My name is Simon. I’m 10 years old. I’m a serial killer. Robert Stern (Rupert Penry-Jones), a successful defense attorney, doesn’t know what lies in store for him when he agrees to meet a new client in a derelict estate on the outskirts of Berlin. Stern is more than surprised, when his old love interest and professional nurse Carina (Emilia Fox) presents him a ten year old boy as his new client: Simon (Jack Boulter), a terminally ill child, who is convinced he has murdered many men in a previous life.

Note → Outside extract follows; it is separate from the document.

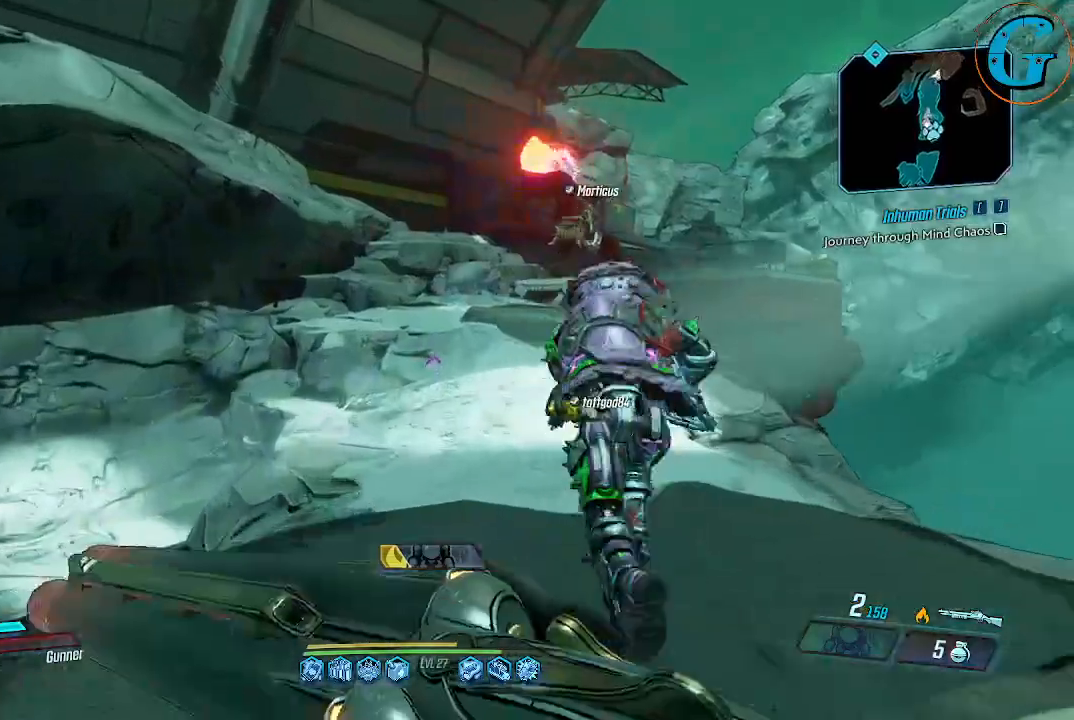
{"keys": ["shift", "w"], "mouse": [], "events": []}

Robert’s surprise turns into horror when he and Carina find human remains in a cellar the boy has led them to. The remains of a man whose head has been split with an axe 15 years ago – just like Simon claimed he had. Things go from bad to worse within hours when Stern discovers more dead bodies, the investigating police officer Engler (Andy Serkis) starts to chase him as a suspect in the murder cases, and his own past comes to haunt him. Stern’s friend and former criminal Andi Borchert (Stephen Marcus) is the only one to believe Stern and Carina. Hunted by the police, and led by Simon’s memories, they start to investigate shady sub cultures of Berlin, and soon discover things that are more gruesome than anything they could have imagined…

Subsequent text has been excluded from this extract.